> [Problems to solve]:
a - Reproduce word for word the part of the news report on Dr. Kenneth McPherson that begins at "We first noticed" and ends after "about his arrest.".
b - Resume the news report on Dr. Kenneth McPherson, picking up right after its final sentence.

> [Text block]:

Dr. Kenneth McPherson
Dr. Kenneth McPherson(WRDW)

McPherson didn’t even have a trial date when our I-Team started digging into more than a decade of court delays and now, we’ve uncovered something else to address: his actual address. In court earlier this month, both sides told the judge they agreed on a place McPherson can live when he gets out of prison. The I-Team did some checking, and it appears that the address could violate Georgia’s sex offender laws.

We first noticed the issue months ago when we first began working on this story and went by the home where McPherson has been living with his elderly parents on Augusta’s Ramsgate Road.

We saw multiple swing sets and playhouses. There were basketball goals and wagons.

Almost everywhere we looked, it seemed, we could see signs of children near the very house a judge ordered Kenneth McPherson to stay while out on bond for the last 10 years. Two grand juries had indicted him on seven felony counts of child molestation and one count of sexual exploitation of a minor, but McPherson did not have to register as a sex offender.

That’s because he wasn’t a sex offender. Technically, he was still innocent, but neighbors talked and those with kids probably knew about his arrest.

Then came the delays. One year turned into more than a decade, so we started to comb property records. We found 429 property sales in the Brynwood neighborhood in the 10 years six months and 16 days McPherson remained free on bond.

A hundred and eighty-seven of those sales were homes just 1,000 feet from the McPherson home. Think of how many families with children could have been totally in the dark about McPherson’s dangerous allegations as the court allowed his case to drag on for years.

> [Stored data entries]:
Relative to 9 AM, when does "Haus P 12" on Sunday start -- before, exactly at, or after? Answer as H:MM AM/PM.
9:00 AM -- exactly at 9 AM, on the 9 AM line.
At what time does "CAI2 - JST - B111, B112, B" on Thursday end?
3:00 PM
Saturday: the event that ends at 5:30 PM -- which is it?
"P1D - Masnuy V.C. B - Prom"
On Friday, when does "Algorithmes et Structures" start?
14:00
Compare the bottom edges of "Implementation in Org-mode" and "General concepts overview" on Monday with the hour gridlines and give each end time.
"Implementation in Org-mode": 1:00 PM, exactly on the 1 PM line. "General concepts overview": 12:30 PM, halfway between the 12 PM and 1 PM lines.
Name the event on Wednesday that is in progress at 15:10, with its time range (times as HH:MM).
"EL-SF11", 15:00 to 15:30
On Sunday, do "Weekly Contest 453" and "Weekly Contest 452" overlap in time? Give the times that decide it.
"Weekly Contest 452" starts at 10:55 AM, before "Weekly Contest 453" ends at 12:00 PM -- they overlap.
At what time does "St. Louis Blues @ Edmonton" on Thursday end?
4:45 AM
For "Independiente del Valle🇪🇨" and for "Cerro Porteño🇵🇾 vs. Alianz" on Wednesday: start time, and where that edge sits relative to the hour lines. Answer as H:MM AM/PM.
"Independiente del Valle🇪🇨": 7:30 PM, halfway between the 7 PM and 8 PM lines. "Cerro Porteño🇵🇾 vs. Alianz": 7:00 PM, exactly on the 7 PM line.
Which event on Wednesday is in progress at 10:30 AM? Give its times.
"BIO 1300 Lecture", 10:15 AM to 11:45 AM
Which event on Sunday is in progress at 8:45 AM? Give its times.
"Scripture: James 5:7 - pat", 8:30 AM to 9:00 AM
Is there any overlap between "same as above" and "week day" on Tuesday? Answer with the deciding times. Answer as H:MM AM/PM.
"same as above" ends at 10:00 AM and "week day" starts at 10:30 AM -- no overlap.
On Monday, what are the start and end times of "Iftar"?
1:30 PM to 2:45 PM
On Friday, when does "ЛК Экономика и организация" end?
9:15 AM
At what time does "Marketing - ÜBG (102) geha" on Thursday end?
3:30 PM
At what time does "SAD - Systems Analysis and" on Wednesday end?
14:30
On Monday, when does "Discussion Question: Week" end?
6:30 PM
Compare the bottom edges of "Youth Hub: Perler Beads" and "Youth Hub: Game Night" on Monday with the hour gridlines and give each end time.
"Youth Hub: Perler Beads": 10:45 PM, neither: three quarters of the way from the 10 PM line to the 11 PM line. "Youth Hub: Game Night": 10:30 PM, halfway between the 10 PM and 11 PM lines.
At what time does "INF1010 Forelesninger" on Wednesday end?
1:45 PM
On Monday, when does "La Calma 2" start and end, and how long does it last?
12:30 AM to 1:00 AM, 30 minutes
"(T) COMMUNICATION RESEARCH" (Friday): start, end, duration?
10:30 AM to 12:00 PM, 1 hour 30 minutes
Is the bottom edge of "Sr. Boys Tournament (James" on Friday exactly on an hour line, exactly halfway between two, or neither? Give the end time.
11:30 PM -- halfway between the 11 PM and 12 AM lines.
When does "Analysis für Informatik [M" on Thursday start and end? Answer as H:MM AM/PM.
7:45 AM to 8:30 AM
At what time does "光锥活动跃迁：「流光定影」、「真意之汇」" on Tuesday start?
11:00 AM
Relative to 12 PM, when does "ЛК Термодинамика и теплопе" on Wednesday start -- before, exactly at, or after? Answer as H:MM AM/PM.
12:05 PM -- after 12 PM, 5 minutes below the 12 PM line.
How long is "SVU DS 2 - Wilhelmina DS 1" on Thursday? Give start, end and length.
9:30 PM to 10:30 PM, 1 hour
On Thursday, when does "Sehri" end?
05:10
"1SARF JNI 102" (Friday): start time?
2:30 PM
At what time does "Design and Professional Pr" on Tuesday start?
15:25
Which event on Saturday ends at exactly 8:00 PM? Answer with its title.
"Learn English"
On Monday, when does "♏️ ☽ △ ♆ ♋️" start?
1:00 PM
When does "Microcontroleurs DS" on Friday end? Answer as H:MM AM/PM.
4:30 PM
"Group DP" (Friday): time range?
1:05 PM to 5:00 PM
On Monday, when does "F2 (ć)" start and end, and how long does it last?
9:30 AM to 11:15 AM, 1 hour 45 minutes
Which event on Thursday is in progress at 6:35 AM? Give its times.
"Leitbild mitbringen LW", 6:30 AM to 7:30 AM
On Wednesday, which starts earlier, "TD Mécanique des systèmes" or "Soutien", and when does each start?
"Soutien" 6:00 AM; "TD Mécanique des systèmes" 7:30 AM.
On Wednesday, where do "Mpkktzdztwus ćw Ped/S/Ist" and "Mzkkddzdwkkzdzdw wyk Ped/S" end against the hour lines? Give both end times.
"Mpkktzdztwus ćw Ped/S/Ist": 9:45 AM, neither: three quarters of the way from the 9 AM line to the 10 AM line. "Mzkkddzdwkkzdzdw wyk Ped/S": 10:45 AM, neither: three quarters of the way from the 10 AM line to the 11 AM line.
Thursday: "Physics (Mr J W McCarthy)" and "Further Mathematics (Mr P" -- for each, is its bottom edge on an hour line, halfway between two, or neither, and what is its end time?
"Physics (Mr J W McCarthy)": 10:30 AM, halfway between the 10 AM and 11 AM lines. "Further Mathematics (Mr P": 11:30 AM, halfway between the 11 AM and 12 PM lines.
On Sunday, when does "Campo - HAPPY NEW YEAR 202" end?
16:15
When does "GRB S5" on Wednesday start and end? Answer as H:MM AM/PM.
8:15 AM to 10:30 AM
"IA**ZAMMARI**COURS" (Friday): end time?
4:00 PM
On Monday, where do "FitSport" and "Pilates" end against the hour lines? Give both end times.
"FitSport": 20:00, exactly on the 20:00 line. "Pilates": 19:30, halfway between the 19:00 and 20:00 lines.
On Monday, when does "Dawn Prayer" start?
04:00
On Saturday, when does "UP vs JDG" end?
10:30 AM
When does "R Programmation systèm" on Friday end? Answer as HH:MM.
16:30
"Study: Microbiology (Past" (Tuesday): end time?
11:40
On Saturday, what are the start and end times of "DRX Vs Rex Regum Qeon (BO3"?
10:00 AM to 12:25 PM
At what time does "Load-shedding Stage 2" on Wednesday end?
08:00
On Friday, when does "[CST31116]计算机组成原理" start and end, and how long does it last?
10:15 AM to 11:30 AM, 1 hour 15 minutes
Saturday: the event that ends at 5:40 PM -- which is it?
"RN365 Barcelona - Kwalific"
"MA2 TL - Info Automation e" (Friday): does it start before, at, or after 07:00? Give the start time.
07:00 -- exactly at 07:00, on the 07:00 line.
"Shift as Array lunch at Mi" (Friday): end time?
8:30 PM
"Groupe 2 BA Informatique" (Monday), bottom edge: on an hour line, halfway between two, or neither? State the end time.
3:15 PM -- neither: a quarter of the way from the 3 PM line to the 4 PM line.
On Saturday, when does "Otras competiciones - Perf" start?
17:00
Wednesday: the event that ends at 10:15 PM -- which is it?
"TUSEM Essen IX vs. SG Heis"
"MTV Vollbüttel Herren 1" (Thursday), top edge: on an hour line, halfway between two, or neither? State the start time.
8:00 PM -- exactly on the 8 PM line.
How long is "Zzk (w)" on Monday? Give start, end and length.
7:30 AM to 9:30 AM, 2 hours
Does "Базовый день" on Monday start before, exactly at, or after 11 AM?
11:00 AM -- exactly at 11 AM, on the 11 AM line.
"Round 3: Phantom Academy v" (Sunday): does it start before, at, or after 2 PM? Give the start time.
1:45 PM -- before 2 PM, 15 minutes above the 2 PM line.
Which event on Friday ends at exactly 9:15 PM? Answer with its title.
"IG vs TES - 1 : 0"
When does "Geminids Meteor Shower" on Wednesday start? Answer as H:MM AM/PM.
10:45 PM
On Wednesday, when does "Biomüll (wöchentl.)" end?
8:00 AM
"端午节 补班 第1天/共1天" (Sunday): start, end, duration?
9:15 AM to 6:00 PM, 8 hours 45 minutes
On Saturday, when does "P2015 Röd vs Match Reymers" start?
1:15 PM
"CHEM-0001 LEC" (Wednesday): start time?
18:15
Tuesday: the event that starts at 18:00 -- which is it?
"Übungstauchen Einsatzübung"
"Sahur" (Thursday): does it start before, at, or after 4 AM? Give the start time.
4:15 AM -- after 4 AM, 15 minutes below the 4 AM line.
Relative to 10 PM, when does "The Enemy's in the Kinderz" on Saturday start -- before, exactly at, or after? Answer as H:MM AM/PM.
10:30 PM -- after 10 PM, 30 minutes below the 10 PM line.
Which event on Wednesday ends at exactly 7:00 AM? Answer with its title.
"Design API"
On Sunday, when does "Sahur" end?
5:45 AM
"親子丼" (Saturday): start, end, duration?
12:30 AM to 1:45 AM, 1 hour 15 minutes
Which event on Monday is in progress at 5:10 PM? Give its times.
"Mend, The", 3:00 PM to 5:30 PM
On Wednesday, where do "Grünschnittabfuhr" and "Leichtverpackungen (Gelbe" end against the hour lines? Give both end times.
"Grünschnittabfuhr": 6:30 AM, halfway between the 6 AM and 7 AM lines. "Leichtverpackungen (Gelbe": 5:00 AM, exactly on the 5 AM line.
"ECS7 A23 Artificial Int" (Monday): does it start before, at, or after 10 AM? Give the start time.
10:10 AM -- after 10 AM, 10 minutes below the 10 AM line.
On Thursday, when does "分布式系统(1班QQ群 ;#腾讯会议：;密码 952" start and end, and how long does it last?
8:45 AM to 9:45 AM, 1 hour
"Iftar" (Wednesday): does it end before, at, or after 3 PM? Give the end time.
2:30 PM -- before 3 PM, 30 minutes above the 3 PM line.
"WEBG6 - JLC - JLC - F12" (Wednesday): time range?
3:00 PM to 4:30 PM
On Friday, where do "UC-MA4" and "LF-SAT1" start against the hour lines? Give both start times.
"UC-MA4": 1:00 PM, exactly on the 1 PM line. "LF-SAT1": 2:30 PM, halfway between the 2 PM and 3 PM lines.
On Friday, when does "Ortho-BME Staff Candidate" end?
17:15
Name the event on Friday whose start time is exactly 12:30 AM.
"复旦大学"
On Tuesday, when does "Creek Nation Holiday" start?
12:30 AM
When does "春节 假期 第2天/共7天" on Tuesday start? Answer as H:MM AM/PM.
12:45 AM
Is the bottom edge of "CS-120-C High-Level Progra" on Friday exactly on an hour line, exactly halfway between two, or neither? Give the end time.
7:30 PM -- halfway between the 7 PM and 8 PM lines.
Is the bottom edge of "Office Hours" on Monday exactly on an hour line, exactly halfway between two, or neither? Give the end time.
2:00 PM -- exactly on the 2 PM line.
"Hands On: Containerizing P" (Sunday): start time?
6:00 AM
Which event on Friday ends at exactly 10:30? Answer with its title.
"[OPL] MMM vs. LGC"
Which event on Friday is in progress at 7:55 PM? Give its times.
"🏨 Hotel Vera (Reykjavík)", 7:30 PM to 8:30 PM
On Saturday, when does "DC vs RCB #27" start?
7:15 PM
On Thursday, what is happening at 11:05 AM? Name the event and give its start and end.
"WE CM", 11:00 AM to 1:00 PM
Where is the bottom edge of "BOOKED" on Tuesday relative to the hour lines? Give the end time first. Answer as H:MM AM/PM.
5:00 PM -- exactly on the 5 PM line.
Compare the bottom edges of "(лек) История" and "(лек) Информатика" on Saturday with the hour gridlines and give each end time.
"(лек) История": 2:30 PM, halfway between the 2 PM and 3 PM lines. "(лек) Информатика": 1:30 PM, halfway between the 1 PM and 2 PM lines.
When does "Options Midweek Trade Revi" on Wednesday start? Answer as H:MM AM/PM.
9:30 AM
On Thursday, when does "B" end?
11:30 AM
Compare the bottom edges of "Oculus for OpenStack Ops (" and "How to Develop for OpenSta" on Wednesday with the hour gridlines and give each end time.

> [Answers in order]:
a -
We first noticed the issue months ago when we first began working on this story and went by the home where McPherson has been living with his elderly parents on Augusta’s Ramsgate Road.

We saw multiple swing sets and playhouses. There were basketball goals and wagons.

Almost everywhere we looked, it seemed, we could see signs of children near the very house a judge ordered Kenneth McPherson to stay while out on bond for the last 10 years. Two grand juries had indicted him on seven felony counts of child molestation and one count of sexual exploitation of a minor, but McPherson did not have to register as a sex offender.

That’s because he wasn’t a sex offender. Technically, he was still innocent, but neighbors talked and those with kids probably knew about his arrest.

b -
As the system failed the families connected to this case for more than a decade did it also fail the families moving in and out of Augusta’s Brynwood neighborhood?

It’s a fair question, considering after all this time, McPherson struck a plea deal earlier this month. Four of the six children, now young adults, connected to the case all pleaded with the judge for a harsher sentence. But, in the end, Judge John Flythe agreed to let McPherson serve only five years for just the sexual exploitation charge.

“I’m going to accept that,” Flythe explained in court. “I don’t take a great deal of pleasure in accepting it, but I’m doing that in the hopes of at least some finality in this matter.”

Flythe also told the court McPherson will have to register as a sex offender when he’s released from prison. He then listed that same address where the court-ordered McPherson to live while out on bond as where he will live as a sex offender. He confirmed that was the agreement between defense attorneys and the state.

The I-Team found that address could be a major problem. We didn’t just document signs of children along Ramsgate Road; we also noticed the McPherson property backs up to the Brynwood Swim Club.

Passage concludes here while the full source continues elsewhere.